I recently received a few things from a friend, who has recently moved to Morocco in search of creating some very nice reproduction historic goods.  Among the items I have received from him are a couple pairs of slippers (a pair for me and one for my wife) and a leather document folio.

These items are amazing.  The leather is fantastic, as is the color and craftsmanship.  I have only worn the slippers for a short bit but I am looking forward to them as an option as I head to my first historic event of the year in less than a month.  One of the coolest things about these goods is how they are being made in about as historically correct a manner is possible today.  The following is a quote from a recent post he made:

My dyed leather is currently being done in Marrakech by a privately owned Berber tannery (why its so nice).
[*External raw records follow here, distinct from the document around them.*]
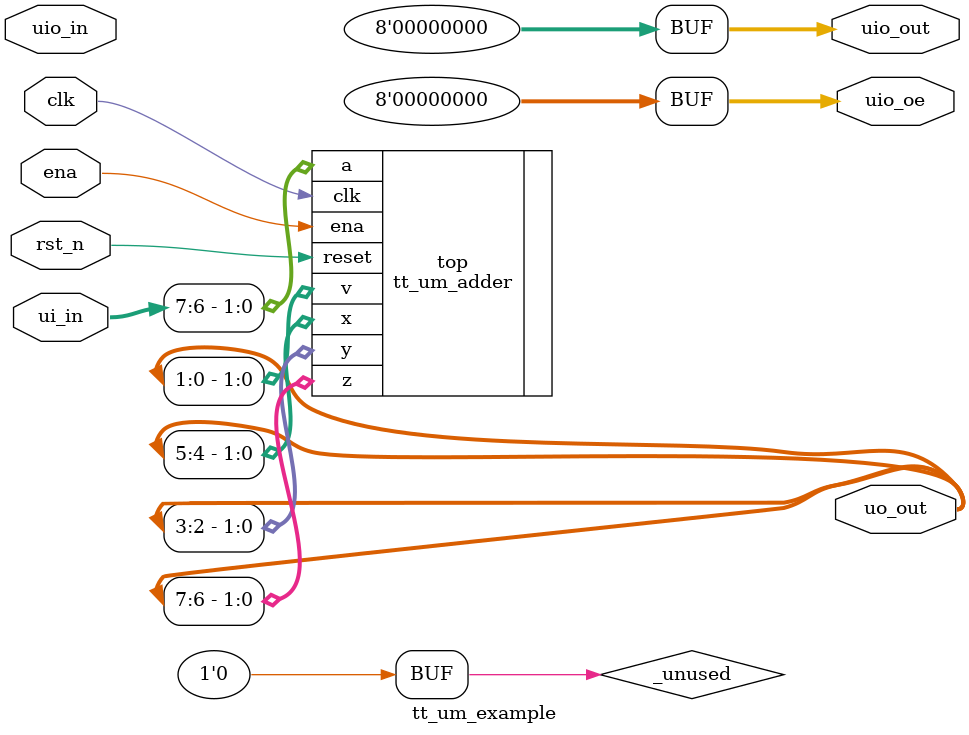
<source format=v>
/*
 * Copyright (c) 2024 Your Name
 * SPDX-License-Identifier: Apache-2.0
 */

`default_nettype none

module tt_um_example (
    input  wire [7:0] ui_in,    // Dedicated inputs
    output wire [7:0] uo_out,   // Dedicated outputs
    input  wire [7:0] uio_in,   // IOs: Input path
    output wire [7:0] uio_out,  // IOs: Output path
    output wire [7:0] uio_oe,   // IOs: Enable path (active high: 0=input, 1=output)
    input  wire       ena,      // always 1 when the design is powered, so you can ignore it
    input  wire       clk,      // clock
    input  wire       rst_n     // reset_n - low to reset
);

  // All output pins must be assigned. If not used, assign to 0.
  assign uio_out = 0;
  assign uio_oe  = 0;

  // List all unused inputs to prevent warnings
  wire _unused = &{ena, clk, rst_n, 1'b0};

    tt_um_adder top(
        .clk(clk),
        .reset(rst_n),
        .ena(ena),
        .a(ui_in[1:0]),
        .a(ui_in[3:2]),
        .a(ui_in[5:4]),
        .a(ui_in[7:6]),
        .z(uo_out[7:6]),
        .x(uo_out[5:4]),
        .y(uo_out[3:2]),
        .v(uo_out[1:0])
    );

endmodule

</source>
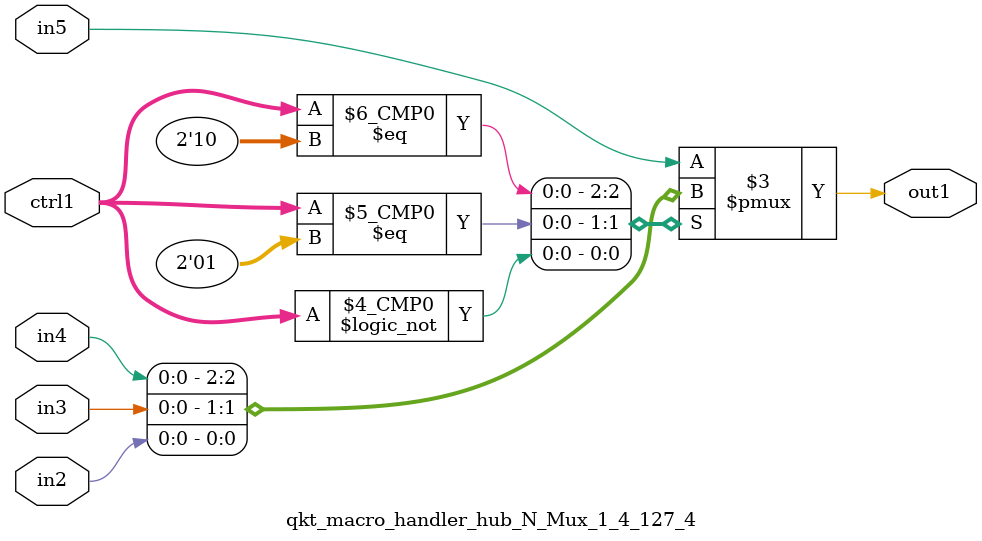
<source format=v>

`timescale 1ps / 1ps


module qkt_macro_handler_hub_N_Mux_1_4_127_4( in5, in4, in3, in2, ctrl1, out1 );

    input in5;
    input in4;
    input in3;
    input in2;
    input [1:0] ctrl1;
    output out1;
    reg out1;

    
    // rtl_process:qkt_macro_handler_hub_N_Mux_1_4_127_4/qkt_macro_handler_hub_N_Mux_1_4_127_4_thread_1
    always @*
      begin : qkt_macro_handler_hub_N_Mux_1_4_127_4_thread_1
        case (ctrl1) 
          2'd2: 
            begin
              out1 = in4;
            end
          2'd1: 
            begin
              out1 = in3;
            end
          2'd0: 
            begin
              out1 = in2;
            end
          default: 
            begin
              out1 = in5;
            end
        endcase
      end

endmodule





</source>
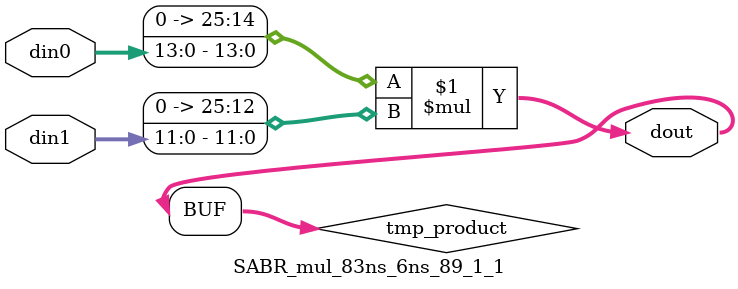
<source format=v>

`timescale 1 ns / 1 ps

 module SABR_mul_83ns_6ns_89_1_1(din0, din1, dout);
parameter ID = 1;
parameter NUM_STAGE = 0;
parameter din0_WIDTH = 14;
parameter din1_WIDTH = 12;
parameter dout_WIDTH = 26;

input [din0_WIDTH - 1 : 0] din0; 
input [din1_WIDTH - 1 : 0] din1; 
output [dout_WIDTH - 1 : 0] dout;

wire signed [dout_WIDTH - 1 : 0] tmp_product;
























assign tmp_product = $signed({1'b0, din0}) * $signed({1'b0, din1});











assign dout = tmp_product;





















endmodule

</source>
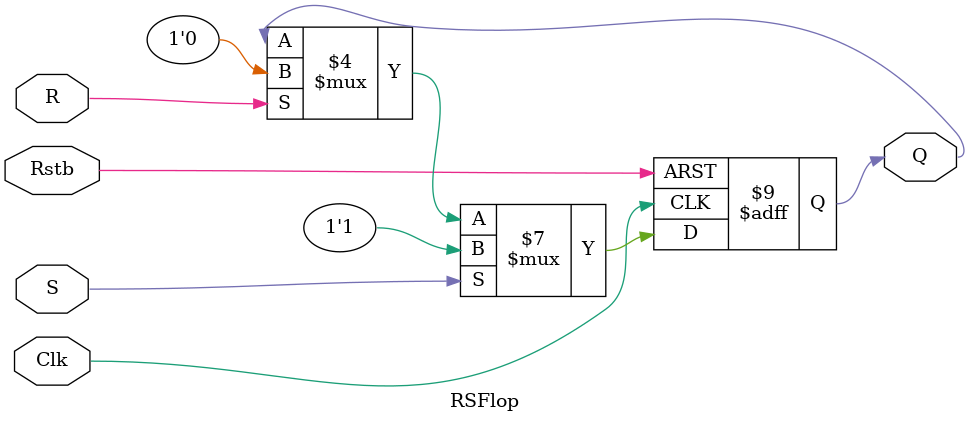
<source format=v>
`timescale 1ns / 1ps
/*********************************************************************************
* File: RSFlop.v
*
* The RS Flop is synchronous module with active low reset used to configure the 
* output Q based on 2 input signals. 

***********************************************************************************
* Reset- Set Flop: 

                 R  S  |      Q
               =====================
                 0  0  |      Q(i-1) 
                 0  1  |      1
                 1  0  |      0
                 1  1  |      1 
               ===================== 
               
***********************************************************************************
**********************************************************************************/
module RSFlop(Clk, Rstb, R, S, Q);
	input      Clk, Rstb; 
	input      R, S; 
	output reg Q;
     
/*************Sequential block******************/	
	always @(posedge Clk, negedge Rstb)
		if(Rstb == 1'b0)           Q <= 1'b0; else		
		if(S)			       		   Q <= 1'b1; else
		if(R)				  				Q <= 1'b0; else
											Q <= Q; 
											
endmodule
/*		case({R,S}) 
			2'b00: Q<= Q; 
			2'b01: Q<= 1'b1; 
			2'b10: Q<= 1'b0; 
			2'b11: Q<= 1'bx; 
		endcase*/

</source>
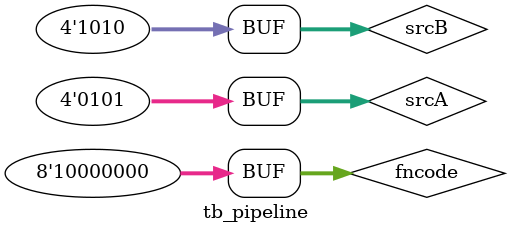
<source format=v>
`include "pipelineCircuit.v"
	module tb_pipeline();
		
		reg [7:0] fncode;
		reg [3:0] srcA, srcB;
		
		wire parity;
		
		pipelineCircuit pc(fncode, srcA, srcB, parity);
		
		initial begin
			
					fncode = 8'b00000001;
					srcA   = 4'b0001;
					srcB   = 4'b0001;
			
			#100	fncode = 8'b00000010;
			#200	fncode = 8'b00000100;
			#300	fncode = 8'b00001000;
			#400	fncode = 8'b00010000;
			#500	fncode = 8'b00100000;
			#600	fncode = 8'b01000000;
			#700	fncode = 8'b10000000;
			
			#10 	$display("");
			
			#100	fncode = 8'b00000001;
					srcA   = 4'b0101;
					srcB   = 4'b1010;
			
			#100	fncode = 8'b00000010;
			#200	fncode = 8'b00000100;
			#300	fncode = 8'b00001000;
			#400	fncode = 8'b00010000;
			#500	fncode = 8'b00100000;
			#600	fncode = 8'b01000000;
			#700	fncode = 8'b10000000;
		end
		
		initial begin
			$monitor( "fncode : %b ",fncode, " srcA: %b ", srcA," srcB: %b ", srcB, " aluOut: %b ",pc.aluOut, " parity: %b ", parity  );
		end
		
	endmodule
</source>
I worked at the Rabat tannery from November till February and worked along as well as supervised everything going on with my own leather. While there I basically learned everything I could about selection, tanning and processing leather (sheep, cow and goat) along with dying for red and green Moroccan leather. I ended up having to do this as there was nothing available on the open market here that was comparable to historic Moroccan leathers as the tourist trade destroyed the last of the historic tanning dyers in the 1980s. After perfecting the dye formulas in Rabat and finding a indoor tannery (I had to after the tannery was flooded by 1-2″ of rain and everything was destroyed I had worked on) I’m now having my leather vegetable tanned in Marrakech and is now “pit dyed” (it sits indoors in a vat for upwards of a week depending on the color) in stainless steel vats (no longer open pits with dead animal parts, garbage, rain water, etc going into the open air pits) indoors using my dying formulas I worked out in Rabat. This is why the leather is so nice now and there is no longer stuff like pink leather from raining and having the pits diluted or having spotty leather from bird crap going into the pit. Originally this stuff was all done during the dry season here by armies of slaves (seriously, until the 1920s, and ex slaves kept working the tanneries until the 1950s-60s) wading naked in the dye pits continuously and tending to them but I don’t have that luxury. Being the only person in the world doing this stuff (there are a handful of dye pits in Fes, Morocco to show to tourist they throw chrome tan leather in, the s4!t is horrendous) I’m doing my best lol.

I am very impressed with this stuff.